The 15-year strategy is a major component of our really defensive posture on volatility, and in a levered mortgage business like this, it’s just part of the business that you are playing with that extension risk, and the way to minimize that extension risk is not just keeping the duration short but keeping the actual cash flow short. And the only way to do that is the 15-year market. Even hybrid arms, they still have a 30-year amortization schedule, so the cash flows can still get really long in an up-rate scenario. But the only way to minimize your exposure to a spike in volatility really is the 15-year market. And we still have the exposure; it’s just less, so any sort of levered mortgage strategy is still going to have the exposure, but it’s just meaningfully less with 15-year assets.

I hope that helps, Allan.

Allan Weinstein

Yeah no, that does. Thank you, Kevin.
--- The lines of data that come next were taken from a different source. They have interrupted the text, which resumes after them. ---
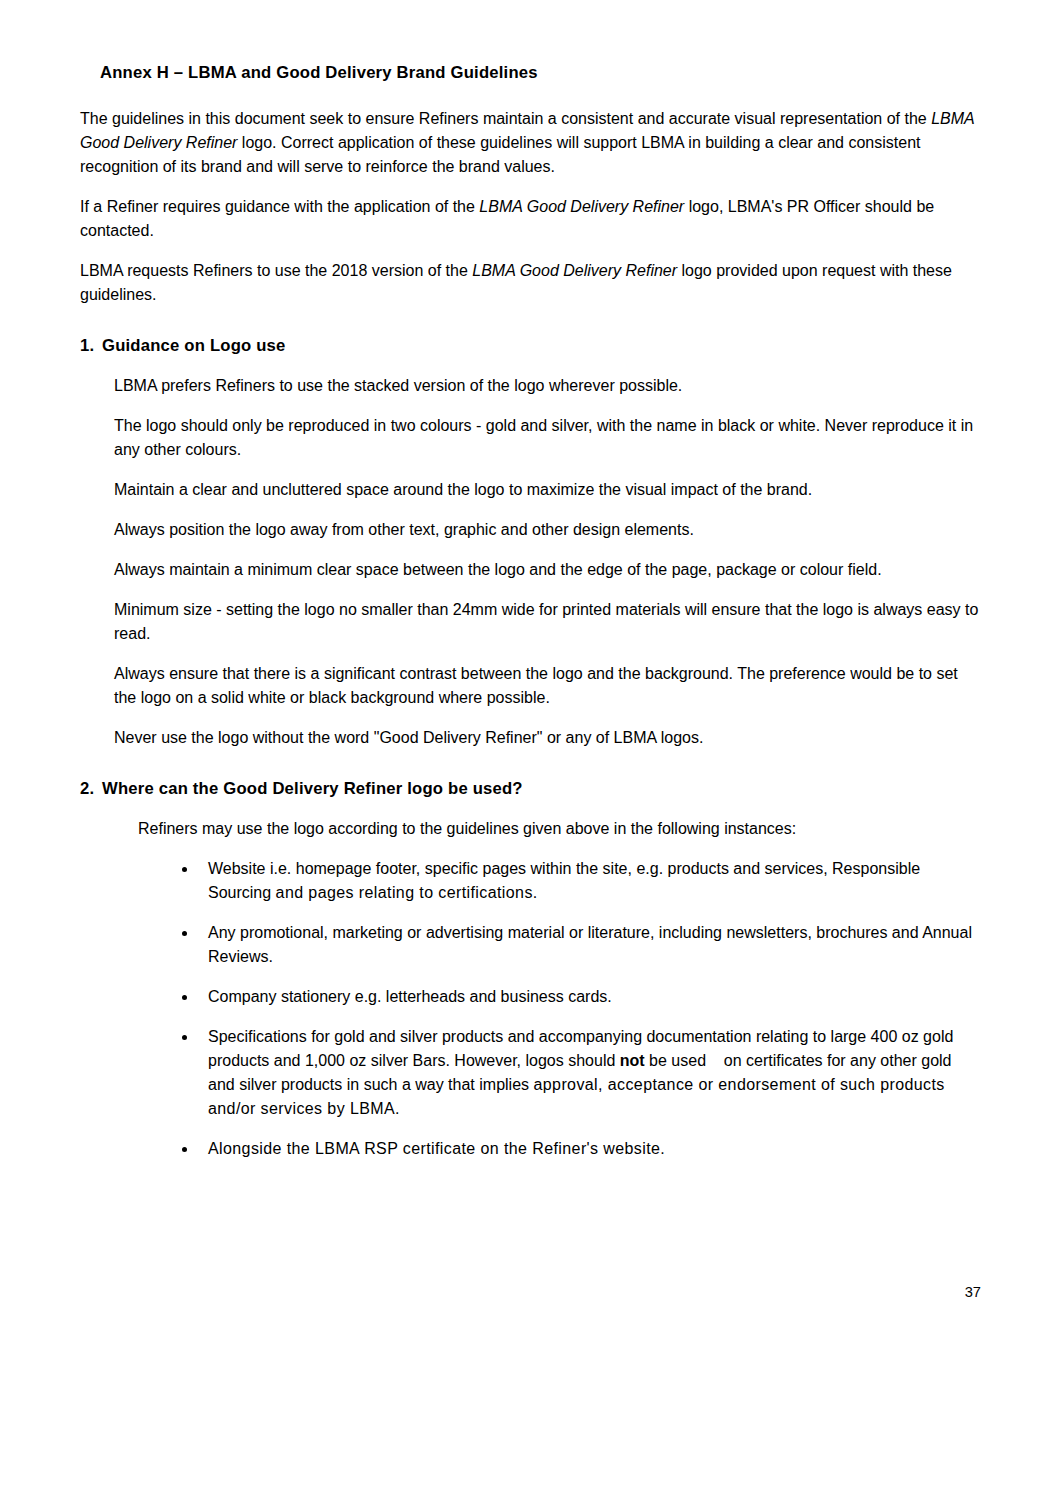Annex H – LBMA and Good Delivery Brand Guidelines
The guidelines in this document seek to ensure Refiners maintain a consistent and accurate visual representation of the LBMA Good Delivery Refiner logo. Correct application of these guidelines will support LBMA in building a clear and consistent recognition of its brand and will serve to reinforce the brand values.
If a Refiner requires guidance with the application of the LBMA Good Delivery Refiner logo, LBMA's PR Officer should be contacted.
LBMA requests Refiners to use the 2018 version of the LBMA Good Delivery Refiner logo provided upon request with these guidelines.
1. Guidance on Logo use
LBMA prefers Refiners to use the stacked version of the logo wherever possible.
The logo should only be reproduced in two colours - gold and silver, with the name in black or white. Never reproduce it in any other colours.
Maintain a clear and uncluttered space around the logo to maximize the visual impact of the brand.
Always position the logo away from other text, graphic and other design elements.
Always maintain a minimum clear space between the logo and the edge of the page, package or colour field.
Minimum size - setting the logo no smaller than 24mm wide for printed materials will ensure that the logo is always easy to read.
Always ensure that there is a significant contrast between the logo and the background. The preference would be to set the logo on a solid white or black background where possible.
Never use the logo without the word "Good Delivery Refiner" or any of LBMA logos.
2. Where can the Good Delivery Refiner logo be used?
Refiners may use the logo according to the guidelines given above in the following instances:
Website i.e. homepage footer, specific pages within the site, e.g. products and services, Responsible Sourcing and pages relating to certifications.
Any promotional, marketing or advertising material or literature, including newsletters, brochures and Annual Reviews.
Company stationery e.g. letterheads and business cards.
Specifications for gold and silver products and accompanying documentation relating to large 400 oz gold products and 1,000 oz silver Bars. However, logos should not be used on certificates for any other gold and silver products in such a way that implies approval, acceptance or endorsement of such products and/or services by LBMA.
Alongside the LBMA RSP certificate on the Refiner's website.
37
Last follow-up, if you don’t mind – is it fair to assume that as long as the stock price is at a discount to NAV that we won’t see an increase over stock issuance at prices below book?

Kevin Grant

Well, you know, on growing the company, as I said a little bit earlier, we’re really in the sweet spot for size. So when we do the math on raising capital, we have a very sharp pencil, and we do not get paid for assets under management. We get paid for total shareholder return, which is what gets you paid as a shareholder. So that means that the hurdle for doing an equity raise is very high, and it’s a mathematical calculation – can we raise money well, meaning above book value, and can we invest it well, meaning accretive in all the different metrics that a board of directors would look at and hold us accountable to. And the accountability is total shareholder return.

Allan Weinstein

That’s a great answer. Thank you, Kevin, and keep up the great work.

Kevin Grant

Okay, thanks Allan.

Operator

Thank you. And we don’t have any further questions, so I would now like to turn the call back to Mr. Cleary for closing comments. Thank you.

Richard Cleary

Thanks Gary, and on behalf of Kevin, Frances, Bill and the entire CYS management team, I’d like to thank you for taking the time to participate and speak with us this morning, and thank you for your continued support and interest. Have a good day.

Operator

Thank you very much. Ladies and gentlemen, that now concludes your conference call for today. You may now disconnect. Thanks very much.